While skin cysts can look bad, doing anything to them can make them worse.
Picking, rubbing, or squeezing cysts is likely to cause damage and make any infection worse. It is also likely to increase the pain and worsen its appearance.
Dealing with skin cysts that are causing concern or producing symptoms means getting them seen by a doctor.
Doctors can help make sure of the correct diagnosis and deal with any other concerns. They can also treat a troublesome cyst without making it worse.
What does a cyst look like? Find out here.
A skin cyst is a nodule, a hard, dome-shaped, raised area that may be felt under the skin. Sometimes a cyst has a point at the top called a punctum, which may be a black spot. A skin cyst is usually flesh-colored, but could have slight whitening or yellowing to it. A cyst that is red, sore, and inflamed may be infected.
It is not clear why skin cysts form. They develop when multiplying cells move inward, rather than moving to the surface and shedding away as skin cells normally do.
The epidermis is the top layer of the skin, and the outermost layer of the epidermis is where skin cells eventually shed away. Underneath the epidermis is the dermis layer.
Why skin cysts form is not understood. In some cases, there is a genetic link. Gardner's syndrome, for example, is a genetic disorder that is linked with skin cysts and other types of growth. Pilar cysts linked with hairs on the head may have an inherited tendency.
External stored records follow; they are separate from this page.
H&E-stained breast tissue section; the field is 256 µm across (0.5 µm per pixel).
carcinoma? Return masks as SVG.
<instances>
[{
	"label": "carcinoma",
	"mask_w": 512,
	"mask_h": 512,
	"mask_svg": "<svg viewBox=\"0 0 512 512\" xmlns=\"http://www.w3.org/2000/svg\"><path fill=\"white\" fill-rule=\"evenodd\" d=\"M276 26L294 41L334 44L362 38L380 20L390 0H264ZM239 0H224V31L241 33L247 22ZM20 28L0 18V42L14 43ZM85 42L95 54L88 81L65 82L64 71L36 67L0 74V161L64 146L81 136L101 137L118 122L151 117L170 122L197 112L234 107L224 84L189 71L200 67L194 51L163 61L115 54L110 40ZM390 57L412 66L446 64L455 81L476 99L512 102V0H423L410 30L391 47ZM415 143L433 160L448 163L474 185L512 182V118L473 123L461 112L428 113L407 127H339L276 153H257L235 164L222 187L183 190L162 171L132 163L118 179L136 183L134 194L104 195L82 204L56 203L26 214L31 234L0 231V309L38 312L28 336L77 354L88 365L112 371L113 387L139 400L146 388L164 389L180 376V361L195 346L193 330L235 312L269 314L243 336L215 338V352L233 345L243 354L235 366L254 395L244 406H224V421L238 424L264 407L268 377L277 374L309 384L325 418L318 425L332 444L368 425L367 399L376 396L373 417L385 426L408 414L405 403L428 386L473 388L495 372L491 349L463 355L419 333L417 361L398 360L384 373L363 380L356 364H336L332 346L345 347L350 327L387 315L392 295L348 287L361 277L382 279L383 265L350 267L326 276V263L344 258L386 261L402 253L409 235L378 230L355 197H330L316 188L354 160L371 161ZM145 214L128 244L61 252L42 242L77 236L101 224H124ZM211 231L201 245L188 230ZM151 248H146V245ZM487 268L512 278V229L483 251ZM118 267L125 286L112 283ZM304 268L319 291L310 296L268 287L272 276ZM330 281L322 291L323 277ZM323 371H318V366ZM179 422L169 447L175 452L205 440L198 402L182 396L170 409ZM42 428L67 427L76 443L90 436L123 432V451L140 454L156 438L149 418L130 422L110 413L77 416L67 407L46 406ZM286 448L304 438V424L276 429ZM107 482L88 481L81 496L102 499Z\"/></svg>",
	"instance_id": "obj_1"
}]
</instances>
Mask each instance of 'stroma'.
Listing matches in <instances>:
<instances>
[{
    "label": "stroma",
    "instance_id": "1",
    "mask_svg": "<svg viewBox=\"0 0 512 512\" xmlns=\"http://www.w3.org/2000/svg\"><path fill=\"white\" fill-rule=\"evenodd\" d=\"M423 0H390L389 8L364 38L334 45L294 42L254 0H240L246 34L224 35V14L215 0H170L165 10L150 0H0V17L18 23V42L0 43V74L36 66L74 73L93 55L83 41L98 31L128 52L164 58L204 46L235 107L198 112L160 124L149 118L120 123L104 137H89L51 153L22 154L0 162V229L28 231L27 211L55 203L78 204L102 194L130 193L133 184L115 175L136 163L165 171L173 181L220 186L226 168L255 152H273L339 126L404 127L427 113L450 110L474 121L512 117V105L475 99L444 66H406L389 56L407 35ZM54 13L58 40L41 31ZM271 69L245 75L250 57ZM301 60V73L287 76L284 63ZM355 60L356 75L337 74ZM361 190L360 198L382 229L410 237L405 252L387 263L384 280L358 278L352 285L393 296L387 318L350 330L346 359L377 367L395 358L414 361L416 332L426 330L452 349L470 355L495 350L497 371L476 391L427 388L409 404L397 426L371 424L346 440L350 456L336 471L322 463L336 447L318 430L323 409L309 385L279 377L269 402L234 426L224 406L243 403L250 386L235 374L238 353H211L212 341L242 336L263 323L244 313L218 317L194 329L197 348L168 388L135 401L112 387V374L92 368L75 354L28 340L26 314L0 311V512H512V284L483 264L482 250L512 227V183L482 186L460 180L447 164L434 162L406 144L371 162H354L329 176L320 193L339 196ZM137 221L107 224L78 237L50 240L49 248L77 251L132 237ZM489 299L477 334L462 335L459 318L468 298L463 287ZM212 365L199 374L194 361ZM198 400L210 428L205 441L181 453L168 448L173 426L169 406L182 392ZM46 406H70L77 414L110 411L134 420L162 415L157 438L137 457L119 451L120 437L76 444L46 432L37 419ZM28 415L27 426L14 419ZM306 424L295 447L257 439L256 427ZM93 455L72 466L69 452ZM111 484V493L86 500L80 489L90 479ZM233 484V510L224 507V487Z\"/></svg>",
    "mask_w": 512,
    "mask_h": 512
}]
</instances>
Skin cysts can sometimes form because of damage that causes top-layer cells to be "implanted" in the lower layer.
The only appropriate home treatment for cysts is to keep infected ones clean. If a plain cyst is removed because it was causing problems, the area should also be kept clean.
People can keep a cyst clean at home by using a clean cloth, cotton wool, or medical dressing material. This should be used to help bathe the cyst gently with clean, warm water, and then to dab it dry.
If a cyst is not causing any trouble, there is no good reason for a doctor to intervene.
Most cysts do not develop complications, but the appearance may cause embarrassment.
Another possible complication is infection, if bacteria enter the cyst
Cysts are not fixed to anything deeper or below the skin, and the cyst and the area of skin around it can be moved.
Very rarely, a cyst can extend deeper into the body. It may be connected to underlying tissue.
A lump that is fixed and cannot be moved around needs to be seen by a doctor.